En el primer supuesto, el PP tuvo su inaugural gran lío interno en la batalla que concluyó sacando de la presidencia del partido al efímero Hernández-Mancha, orgulloso abogado del Estado. Pero fue el PSOE quien nos proporcionó a todos su gran crisis, consecuencia sobre todo de que Podemos le pisaba los talones. El día que a Pedro Sánchez le quitaron los galones de secretario general – “desalojémoslo de la sede Ferraz, porque Podemos y el PP nos comen”, dijeron los más arrebatados – fue también de traca. Hasta hubo una señora de Sevilla, Verónica Pérez, presidenta entonces del Comité Federal, que llegó a vocear a la entrada de la sede de Ferraz que era ella “la única autoridad del PSOE”.
Aún no olvidada del todo, esa crisis tremenda y hondísima, sin embargo, fue decisiva para que muy pronto Pedro Sánchez se hiciera de nuevo con la dirección del partido y ganara gobiernos. Y Podemos dejó de soñar con romper los cielos.
En el PP ocurre algo parecido. Vox le pisa los talones. Desde que Aznar dejara las riendas del partido en 2004, no ha habido reforma alguna, sino muy al contrario: han ido creciendo en averías como esa tan enorme de la corrupción que sigue tan presente como se nos ha contado a gritos estos días. Es curioso, por tanto, que Pablo Casado acuse a la Isabel Díaz Ayuso de corrupción, o al menos de tráfico de influencias, cuando hasta ahora – y en ello persiste, recordemos el Caso Kitchen – solo ha defendido (o ha callado) a compañeros imputados por casos de corrupción y colaterales.
A los populares les toca superar su dramática situación de crisis extrema. La alarma social que produce tanta expresión pública de vileza y escándalo llama a un partido, Vox, que viene con la vara de mando de Franco en una mano y en la otra, un despreocupado laissez faire económico.

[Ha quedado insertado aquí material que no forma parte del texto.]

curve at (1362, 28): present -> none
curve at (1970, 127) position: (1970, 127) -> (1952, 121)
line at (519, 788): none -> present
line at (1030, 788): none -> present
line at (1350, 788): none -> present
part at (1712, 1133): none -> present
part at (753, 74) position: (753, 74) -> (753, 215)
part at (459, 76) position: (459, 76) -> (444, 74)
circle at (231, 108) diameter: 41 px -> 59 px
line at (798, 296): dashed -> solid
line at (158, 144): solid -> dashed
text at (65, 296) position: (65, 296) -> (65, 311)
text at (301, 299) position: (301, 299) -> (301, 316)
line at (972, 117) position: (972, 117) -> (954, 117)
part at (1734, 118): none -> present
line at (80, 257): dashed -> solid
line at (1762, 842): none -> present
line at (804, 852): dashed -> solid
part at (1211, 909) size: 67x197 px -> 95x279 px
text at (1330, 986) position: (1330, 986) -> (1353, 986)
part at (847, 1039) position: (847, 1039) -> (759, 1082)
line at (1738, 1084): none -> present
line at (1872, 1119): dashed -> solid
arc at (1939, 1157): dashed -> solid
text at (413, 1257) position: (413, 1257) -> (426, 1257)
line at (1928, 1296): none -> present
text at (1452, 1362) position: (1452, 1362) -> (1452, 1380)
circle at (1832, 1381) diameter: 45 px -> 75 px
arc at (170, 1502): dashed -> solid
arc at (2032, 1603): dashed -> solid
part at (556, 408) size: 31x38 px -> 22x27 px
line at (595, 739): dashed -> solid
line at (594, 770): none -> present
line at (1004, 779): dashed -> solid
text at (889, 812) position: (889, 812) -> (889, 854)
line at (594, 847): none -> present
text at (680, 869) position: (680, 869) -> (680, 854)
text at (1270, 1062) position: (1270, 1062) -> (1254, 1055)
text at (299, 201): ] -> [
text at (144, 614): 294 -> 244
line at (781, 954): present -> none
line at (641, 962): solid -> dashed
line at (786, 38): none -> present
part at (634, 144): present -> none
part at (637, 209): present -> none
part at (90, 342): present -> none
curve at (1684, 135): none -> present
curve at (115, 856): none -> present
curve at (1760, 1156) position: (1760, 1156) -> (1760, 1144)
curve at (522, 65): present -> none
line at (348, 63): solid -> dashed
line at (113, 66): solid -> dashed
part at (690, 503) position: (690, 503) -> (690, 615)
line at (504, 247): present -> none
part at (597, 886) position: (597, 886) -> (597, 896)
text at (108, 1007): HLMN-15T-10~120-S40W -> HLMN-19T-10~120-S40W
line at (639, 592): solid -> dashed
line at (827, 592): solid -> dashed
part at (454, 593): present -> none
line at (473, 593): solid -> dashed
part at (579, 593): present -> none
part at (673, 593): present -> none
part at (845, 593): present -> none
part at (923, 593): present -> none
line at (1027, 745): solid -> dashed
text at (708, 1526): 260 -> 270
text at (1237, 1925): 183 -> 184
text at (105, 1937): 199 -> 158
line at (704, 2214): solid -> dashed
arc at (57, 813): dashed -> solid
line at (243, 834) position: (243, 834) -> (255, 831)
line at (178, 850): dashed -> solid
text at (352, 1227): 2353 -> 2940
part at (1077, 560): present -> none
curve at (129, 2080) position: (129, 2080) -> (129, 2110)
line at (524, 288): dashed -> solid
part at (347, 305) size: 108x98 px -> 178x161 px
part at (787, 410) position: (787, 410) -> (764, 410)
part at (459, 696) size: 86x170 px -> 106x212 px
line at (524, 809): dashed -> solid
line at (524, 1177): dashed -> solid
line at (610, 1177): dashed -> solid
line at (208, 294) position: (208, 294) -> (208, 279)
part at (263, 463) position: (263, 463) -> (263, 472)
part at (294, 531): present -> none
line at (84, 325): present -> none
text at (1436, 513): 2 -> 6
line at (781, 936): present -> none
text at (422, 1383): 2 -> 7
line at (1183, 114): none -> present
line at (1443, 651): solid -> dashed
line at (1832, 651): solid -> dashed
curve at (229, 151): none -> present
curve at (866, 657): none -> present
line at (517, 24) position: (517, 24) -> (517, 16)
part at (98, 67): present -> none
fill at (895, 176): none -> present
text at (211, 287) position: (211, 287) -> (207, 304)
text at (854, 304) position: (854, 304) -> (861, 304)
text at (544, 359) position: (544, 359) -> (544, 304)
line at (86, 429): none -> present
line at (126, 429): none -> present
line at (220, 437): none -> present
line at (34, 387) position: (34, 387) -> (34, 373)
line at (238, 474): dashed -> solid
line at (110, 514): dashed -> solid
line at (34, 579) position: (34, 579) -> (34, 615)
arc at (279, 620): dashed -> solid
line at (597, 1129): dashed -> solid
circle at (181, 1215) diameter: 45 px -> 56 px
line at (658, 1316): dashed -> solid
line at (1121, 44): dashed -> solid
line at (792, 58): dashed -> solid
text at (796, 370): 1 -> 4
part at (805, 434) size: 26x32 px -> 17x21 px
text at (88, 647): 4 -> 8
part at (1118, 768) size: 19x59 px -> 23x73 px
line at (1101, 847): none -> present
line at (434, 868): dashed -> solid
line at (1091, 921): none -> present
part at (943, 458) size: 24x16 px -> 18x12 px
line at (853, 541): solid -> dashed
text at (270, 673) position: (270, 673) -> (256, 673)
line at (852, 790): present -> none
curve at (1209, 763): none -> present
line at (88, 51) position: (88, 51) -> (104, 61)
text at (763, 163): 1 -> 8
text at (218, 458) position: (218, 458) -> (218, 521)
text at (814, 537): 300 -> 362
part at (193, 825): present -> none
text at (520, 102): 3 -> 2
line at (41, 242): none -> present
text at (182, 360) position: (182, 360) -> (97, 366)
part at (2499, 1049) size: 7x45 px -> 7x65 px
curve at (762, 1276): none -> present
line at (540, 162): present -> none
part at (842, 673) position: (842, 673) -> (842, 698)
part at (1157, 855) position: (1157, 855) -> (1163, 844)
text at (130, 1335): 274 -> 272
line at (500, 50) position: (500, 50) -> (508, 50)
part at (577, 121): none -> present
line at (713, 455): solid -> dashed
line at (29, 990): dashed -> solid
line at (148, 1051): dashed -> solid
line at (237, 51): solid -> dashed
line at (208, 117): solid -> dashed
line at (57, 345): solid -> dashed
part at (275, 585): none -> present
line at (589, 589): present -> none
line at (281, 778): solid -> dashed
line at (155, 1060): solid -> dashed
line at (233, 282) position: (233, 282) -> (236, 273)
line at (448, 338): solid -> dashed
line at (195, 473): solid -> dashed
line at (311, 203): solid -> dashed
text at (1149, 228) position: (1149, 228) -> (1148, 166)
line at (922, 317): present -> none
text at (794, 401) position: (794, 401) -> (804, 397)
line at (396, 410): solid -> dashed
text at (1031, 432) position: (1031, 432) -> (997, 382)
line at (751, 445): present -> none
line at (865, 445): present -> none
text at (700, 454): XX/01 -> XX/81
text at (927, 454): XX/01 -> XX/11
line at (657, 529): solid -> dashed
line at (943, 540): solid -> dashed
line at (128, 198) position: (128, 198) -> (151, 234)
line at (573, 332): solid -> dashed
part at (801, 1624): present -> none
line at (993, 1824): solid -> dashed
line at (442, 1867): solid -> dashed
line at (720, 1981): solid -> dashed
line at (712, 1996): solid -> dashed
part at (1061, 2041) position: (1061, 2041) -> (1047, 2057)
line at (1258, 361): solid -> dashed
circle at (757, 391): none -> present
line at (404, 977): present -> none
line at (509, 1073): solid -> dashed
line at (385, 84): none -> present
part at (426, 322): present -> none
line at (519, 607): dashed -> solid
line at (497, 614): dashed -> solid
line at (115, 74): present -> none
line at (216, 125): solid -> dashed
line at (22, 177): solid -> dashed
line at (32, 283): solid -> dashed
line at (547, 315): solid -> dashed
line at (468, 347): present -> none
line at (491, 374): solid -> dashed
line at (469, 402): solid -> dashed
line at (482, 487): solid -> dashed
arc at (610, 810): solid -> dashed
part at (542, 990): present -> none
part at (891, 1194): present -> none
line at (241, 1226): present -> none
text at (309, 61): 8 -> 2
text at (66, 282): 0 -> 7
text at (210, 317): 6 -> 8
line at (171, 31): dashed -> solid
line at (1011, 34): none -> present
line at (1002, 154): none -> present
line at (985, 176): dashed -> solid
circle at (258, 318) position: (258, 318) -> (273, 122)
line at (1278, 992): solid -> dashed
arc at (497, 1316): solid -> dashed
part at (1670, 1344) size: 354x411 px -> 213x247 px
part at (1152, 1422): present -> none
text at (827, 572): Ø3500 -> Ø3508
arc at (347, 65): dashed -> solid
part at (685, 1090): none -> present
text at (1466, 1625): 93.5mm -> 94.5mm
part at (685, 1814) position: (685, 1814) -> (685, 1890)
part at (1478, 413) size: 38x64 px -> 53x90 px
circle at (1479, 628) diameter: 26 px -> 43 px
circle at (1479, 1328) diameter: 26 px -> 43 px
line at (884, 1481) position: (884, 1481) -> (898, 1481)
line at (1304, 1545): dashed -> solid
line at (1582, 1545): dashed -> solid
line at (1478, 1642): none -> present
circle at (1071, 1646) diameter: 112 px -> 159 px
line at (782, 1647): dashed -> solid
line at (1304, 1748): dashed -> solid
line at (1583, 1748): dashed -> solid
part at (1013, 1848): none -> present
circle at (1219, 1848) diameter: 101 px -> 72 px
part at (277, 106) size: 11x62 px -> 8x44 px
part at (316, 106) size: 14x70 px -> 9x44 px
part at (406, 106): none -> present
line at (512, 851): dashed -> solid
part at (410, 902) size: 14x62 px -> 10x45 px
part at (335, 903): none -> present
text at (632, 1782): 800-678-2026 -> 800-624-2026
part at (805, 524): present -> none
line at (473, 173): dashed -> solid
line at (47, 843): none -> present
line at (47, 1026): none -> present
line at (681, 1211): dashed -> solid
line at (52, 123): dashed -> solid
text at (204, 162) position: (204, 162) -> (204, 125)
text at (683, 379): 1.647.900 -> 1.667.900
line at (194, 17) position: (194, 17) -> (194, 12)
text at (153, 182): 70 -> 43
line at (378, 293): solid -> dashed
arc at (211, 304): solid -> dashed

Todos preguntan quién se quedará al cabo con la presidencia del PP. La más apoyada por el elector de la derecha, blanda o dura y por el el joven despistado, asqueado de la política y radicalizado es Ayuso, a la que también apoya el gotta de la derecha empresarial tan influyente. El serio y enfático Feijóo es un déjà vu. Otro gallego que bambolea. Casado lo ha perdido todo. Si la fatiga producida por tanto error cometido en tan poco tiempo, pero con exigente contumacia, le lleva a tirar la toalla, solo le queda ¿la puerta giratoria?